Figure 4.19: (A) Distribution of single, doubly, triply, quadruply and higher phosphorylated peptides. (B) Distribution of phosphorylation sites by amino acid
To determine the novelty of our dataset, we compared it with all annotated human phosphosites in the SwissProt database that were based on experimental data (3262 sites in version 48.0) and also included four previous phosphoproteomes in our analysis.
We found that more than 90% of our sites were novel with respect to SwissProt. In total, 691 (37%) out of 1890 phosphorylation sites from the four previous studies that could be mapped to IPI version 3.13 (Chapter 4.4) were also found in our study. PHOSIDA lists all sites determined from the other large-scale studies or annotated in SwissProt (accessible via the corresponding ‘sites from other sources’ button (Figure 4.20)).
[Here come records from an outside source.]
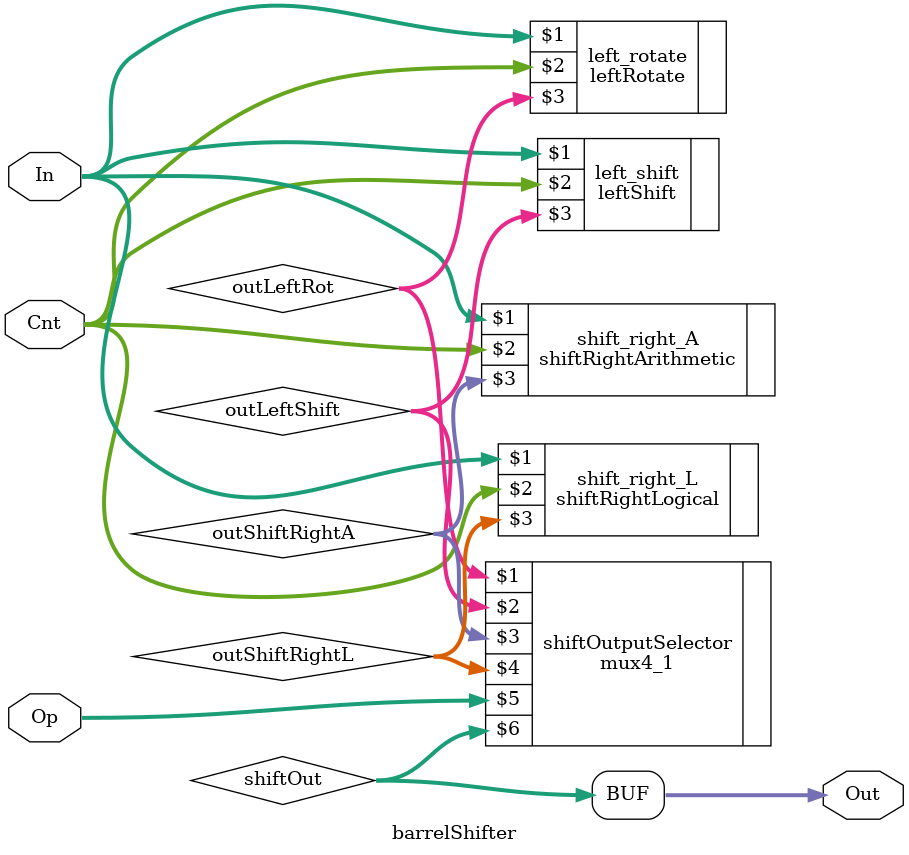
<source format=v>
/*
CS/ECE 552 Spring '19
Homework #4, Problem 1

A barrel shifter module.  It is designed to shift a number via rotate
left, shift left, shift right arithmetic, or shift right logical based
on the Op() value that is passed in (2 bit number).  It uses these
shifts to shift the value any number of bits between 0 and 15 bits.
*/
module barrelShifter (In, Cnt, Op, Out);

	// declare constant for size of inputs, outputs (N) and # bits to shift (C)
	parameter   N = 16;
	parameter   C = 4;
	parameter   O = 2;

	input [N-1:0]   In;
	input [C-1:0]   Cnt;
	input [1:0]     Op;
	output [N-1:0]  Out;
	wire [N-1 : 0] shiftOut;
	
	/*
	ROTATE_LEFT = 2'b00;
    SHIFT_LEFT = 2'b01;
    SHIFT_RIGHT_ARITH = 2'b10;
    SHIFT_RIGHT_LOGICAL = 2'b11;
	*/
	
	// wires for outputs of shift modules
	wire [N-1:0] outLeftRot, outLeftShift, outShiftRightA, outShiftRightL;

	// instantiate modules for all the shift operations
	leftRotate 					left_rotate		(In,Cnt,outLeftRot);
	leftShift 					left_shift		(In,Cnt,outLeftShift);
	shiftRightArithmetic 		shift_right_A	(In,Cnt,outShiftRightA); 
	shiftRightLogical 			shift_right_L	(In,Cnt,outShiftRightL);
	
	// Use a 4 to 1 mux to select between different shift operations
	mux4_1 shiftOutputSelector (outLeftRot, outLeftShift, outShiftRightA, outShiftRightL, Op, shiftOut);

	assign Out = shiftOut;
endmodule

</source>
As discussed in Chapters 4.2.1.3 and 4.4, all SwissProt entries were mapped to the IPI database via BLAST, in order to ensure accurate comparisons.
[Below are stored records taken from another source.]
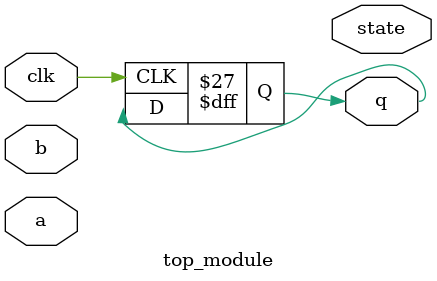
<source format=sv>
module top_module (
	input clk,
	input a,
	input b,
	output q,
	output state
);
	// Adding the flop-flop declaration
	reg q;
	// Initializing the flop-flop
	always @(posedge clk) begin
		q <= q;
	end

	// Adding the state declaration
	reg state;

	// Implementing the combinational logic
	always @(a, b, state) begin
		case (state)
			0: begin
				if (a == 0 && b == 0)
					state <= 0;
				else if (a == 0 && b == 1)
					state <= 1;
				else if (a == 1 && b == 0)
					state <= 1;
				else if (a == 1 && b == 1)
					state <= 0;
			end
			1: begin
				if (a == 0 && b == 0)
					state <= 0;
				else if (a == 0 && b == 1)
					state <= 0;
				else if (a == 1 && b == 0)
					state <= 0;
				else if (a == 1 && b == 1)
					state <= 1;
			end
		endcase
	end

	// Connecting the q output to the output port
	assign q = q;

	// Connecting the state output to the output port
	assign state = state;
endmodule

</source>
Figure 4.20: (A) Overlapping phosphorylation sites between our set and SwissProt (top) and the large scale datasets by Gygi and co-workers, Aebersold and co-workers, Stover et al., and Amanchy et al. (bottom); (B) PHOSIDA: Illustration of sites determined by other mass spectrometric approaches
In addition, we investigated the phosphorylation dynamics upon EGF stimulus: EGF signalling begins with activation of the EGF receptor and extends to a cascade of downstream kinases and other effector proteins. We derived four clusters with upregulated phosphopeptides and two with downregulated ones (Chapter 4.5.2). Cluster A, for example, embraced phosphorylation sites that can be classified as signal initiators involved in membrane-proximal signalling events and are enriched in phosphotyrosines. The resulting temporal cluster profiles are illustrated in Figure 4.21. As highlighted in Chapter 4.5.2, the online interface of the PHOSIDA database shows the corresponding clustering of each identified phosphopeptide.
Notably, around 77% of phosphorylated proteins contained at least two peptides that were detected to show different phosphorylation dynamics upon EGF stimulation on the basis of our clustering approach. This suggests that phosphoproteins serve as signal integrators. Interestingly, transcriptional regulators made up a large class of regulated proteins. We identified 26 phosphosphorylated transcription factors, with 33 novel phosphorylation sites showing diverse phosphorylation dynamics.
60
Figure 4.21: Clustering of dynamic phosphorylation profiles.
The y axis is log10 transformed and normalized. Each member (temporal profile) is color coded according to its
membership value ranging from close membership (magenta) to distant membership (green) (Olsen et al., 2006).